Brain imaging including magnetic resonance imaging (MRI) has helped revolutionize our understanding of structural injury in neurological disease including the field of MS research. Although brain imaging methods with some specificity for type of injury have been developed, methods for tracking the type of pathology and the specific cell types that manifest injury has been limited. We aim to use biomarkers derived from body fluids (including plasma, serum and CSF) to help monitor neurological diseases especially degenerative, progressive diseases of the central nervous system. Using an understanding of the biology of MS as well as other neurodegenerative diseases of the CNS we aim to select and identify promising candidate biomarkers for detection and assay optimization. We then aim to refine methods for the detection of possible CNS (and PNS) specific proteins and peptides including developing new tools for highly-quantifiable, highly-sensitive quantification of such proteins in blood for ready assessment and monitoring. Furthermore, we also aim to biologically validate these potential biomarkers using pre-clinical tools to document the source of these proteins and determine how such proteins and peptides get into the various compartments (blood, CSF, other body fluids) where they can be detected. Ultimately we aim to use these approaches to improve our capacity to study CNS injury in both animal models and human diseases dynamically and to try and understand the interplay between various pathological processes that produce neurological dysfunction.

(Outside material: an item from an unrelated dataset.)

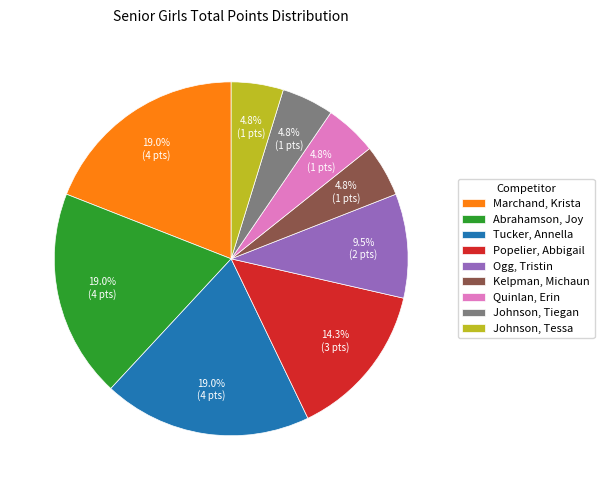

To the nearest percent, what is the combined percentage of Johnson, Tiegan and Kelpman, Michaun?

10%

This improved understanding will then be used to employ these improved biomarkers in ongoing and future clinical trials monitoring neuroprotective and neurorestorative therapies. The central aim of our projects is help monitor, understand and prevent irreversible damage to nerve cells and the nervous system.
In the context of MS: the ability to untangle the complexity of the various mechanisms that contribute to injury and to measure the effect of each of them independently is very limited. Therefore, our work focuses on the development, validation, and utilization of novel highly-sensitive technologies and state-of-the-art protein measurement and biomarker discovery tools to determine the protein signature in people with MS (pwMS) to:
- Understand the mechanisms that ultimately cause neurodegeneration and irreversible disability.
- Define the causes, and characterize the consequences of remyelination failure
- Develop novel tools that allow for the wide-spectrum application of biomarkers in different clincal and research settings
Here are some reasons why astrocyte biomarkers are used in MS research:
- Disease Pathology: Astrocytes are actively involved in the immune response and tissue repair processes in MS. They become activated in response to inflammation and release various molecules that can contribute to neuroprotection or damage. By studying astrocyte biomarkers, researchers aim to understand the specific functions and mechanisms astrocytes contribute to MS pathology.
- Neuroinflammation and Disease Activity: Astrocytes play a role in neuroinflammation, an essential process in MS. They can release proinflammatory molecules and contribute to forming the blood-brain barrier (BBB) breakdown. Astrocyte biomarkers, such as glial fibrillary acidic protein (GFAP) and S100B protein, are studied to assess disease activity and neuroinflammatory processes in MS.
- Disease Progression and Neurodegeneration: In MS, neurodegeneration occurs gradually and contributes to the development of disability over time. Astrocytes are involved in supporting neuronal health and synapse function. Dysfunction of astrocytes can lead to neurodegenerative processes. By identifying astrocyte biomarkers, researchers aim to understand the contribution of astrocyte dysfunction to disease progression and neurodegeneration in MS.
- Treatment Responses: Astrocytes may be involved in responding to MS treatments, including disease-modifying therapies (DMTs). Biomarkers associated with astrocyte activity can provide insights into treatment effects on astrocyte function, inflammation, and neuroprotection. Monitoring astrocyte biomarkers may help evaluate treatment responses and assess the efficacy of different therapeutic approaches in MS.
- Therapeutic Targets: Identifying astrocyte-specific biomarkers can aid in the development of new therapeutic targets for MS. Understanding the specific molecular pathways and signaling mechanisms in astrocytes can potentially lead to the development of novel treatment strategies aimed at modulating astrocyte function and neuroinflammation.
It’s important to note that astrocyte biomarker research is still ongoing, and further studies are needed to validate and establish their clinical utility in MS diagnosis, prognosis, and treatment. However, the investigation of astrocyte biomarkers holds promise in advancing our understanding of MS pathophysiology and improving therapeutic approaches in the future.